Selon lui, "c'est pas une loi contre une religion ou une autre, c'est pas une loi de neutralité de la société --il y a une neutralité de l'Etat et des services publics-- mais (une loi) qui permet dans la société une concorde".

Et de rappeler les objectifs de l'exécutif: "Ce que je veux, c'est qu'elle soit bien appliquée. Aujourd'hui on a plusieurs défis (...), pour que le financement des religions soit plus clair dans notre pays, pour qu'il n'y ait pas des gens qui utilisent une religion pour détourner des gens de la République, on a un défi de bonne organisation".

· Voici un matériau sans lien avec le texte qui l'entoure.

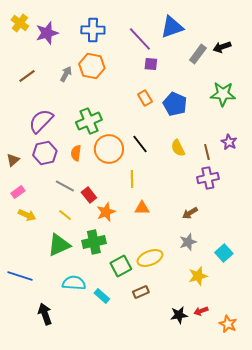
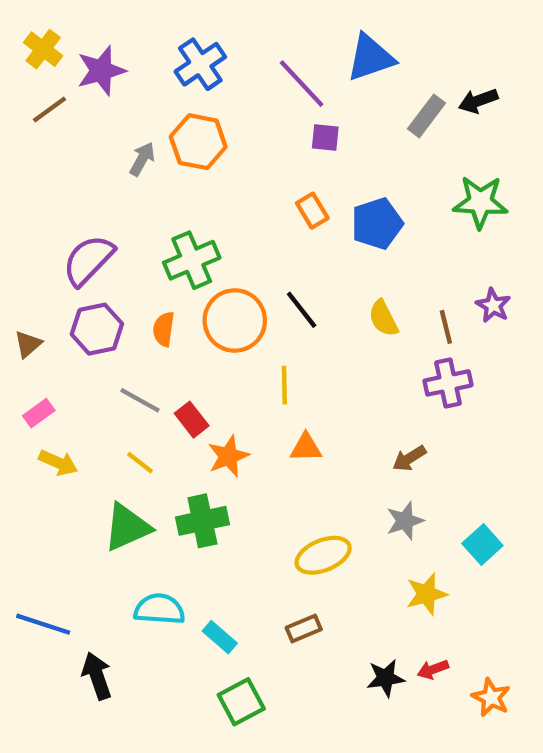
blue cross: (93, 30) -> (200, 64), turned -35
brown line: (27, 76) -> (50, 109), moved
blue pentagon: (175, 104) -> (377, 224), turned 30
green square: (121, 266) -> (241, 702), moved
blue line: (20, 276) -> (43, 624), moved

"Je crois qu'on peut porter une vraie réforme ambitieuse pour renforcer la laïcité dans notre pays", a-t-il encore souligné, appelant à le faire de "manière extrêmement apaisée", avec la volonté de "sortir de tous les simplismes, et de tous les ostracismes".

Il a plaidé pour rester "dans la philosophie de 1905, celle de (Aristide) Briand (rapporteur du projet de loi, ndlr) à laquelle je suis particulièrement attaché".

"Je suis preneur de l'avis des gens, ça m'intéresse d'entendre les gens partout en France sur ce sujet et qu'ils fassent des propositions sur ce qu'ils vivent", a-t-il conclu.